**EXTRACTO DEL DOCUMENTO:**
►

El arousano que hizo fortuna entre los pozos de petróleo del Orinoco

Rosa Estévez
rosa estévez VILAGARCÍA / LA VOZ

VENEZUELA

MONICA IRAGO

Manuel Nine emigró a Venezuela y creó una potente empresa de maquinaria

11 feb 2023 . Actualizado a las 18:55 h.

No tuvo una infancia fácil. Más bien, todo lo contrario. «Mis primeros años fueron amargos», recuerda Manuel Abuín Nine. A sus noventa años mira hacia atrás y recuerda la infancia de frío y necesidades de la posguerra, que era aún de más frío y más necesidades para quien, como él, era hijo de un represaliado por el franquismo. No es de extrañar que empezase pronto a pensar en marcharse de aquí. «No había futuro», señala, así que empezó as barruntar la posibilidad de buscarse la vida al otro lado del Atlántico. En cuanto le salió la posibilidad de coger un barco, no se lo pensó dos veces y en menos de una semana tenía hecho el petate y se puso en marcha. Venezuela lo esperaba, llena de oportunidades que supo aprovechar. «Yo allí nunca me sentí emigrante», asegura. «Para mí era como haberme ido a cualquier otro sitio de España».

◄

**MATERIAL PROPORCIONADO:**
►

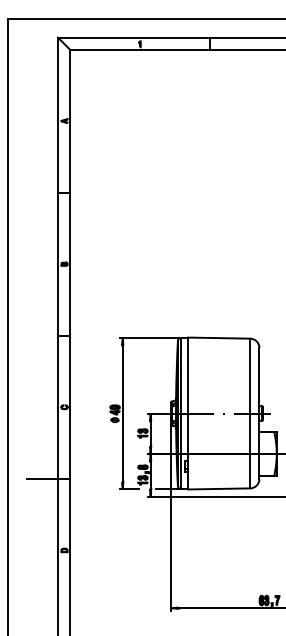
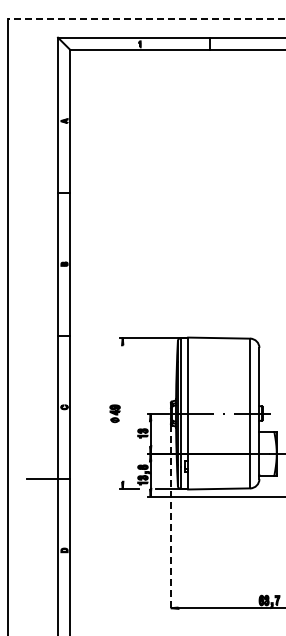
line at (146, 19): solid -> dashed
line at (122, 413): present -> none
line at (170, 518): solid -> dashed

◄

**ACCIONES A REALIZAR:**
1. Según el artículo sobre Manuel Abuín Nine, ¿por qué comenzó pronto a plantearse salir de España? Responde en una a tres oraciones.
2. Extrae del artículo sobre Manuel Abuín Nine el fragmento que va desde "El arousano que" hasta "las 18:55 h.", ambos incluidos.
Las líneas aportadas no intervienen en ninguna de estas tareas.

**RESULTADOS OBTENIDOS:**
1. Su infancia fue amarga, con el frío y las necesidades de la posguerra, agravadas por ser hijo de un represaliado por el franquismo. Además, consideraba que «no había futuro», por lo que empezó a pensar en buscarse la vida al otro lado del Atlántico.

2.
El arousano que hizo fortuna entre los pozos de petróleo del Orinoco

Rosa Estévez
rosa estévez VILAGARCÍA / LA VOZ

VENEZUELA

MONICA IRAGO

Manuel Nine emigró a Venezuela y creó una potente empresa de maquinaria

11 feb 2023 . Actualizado a las 18:55 h.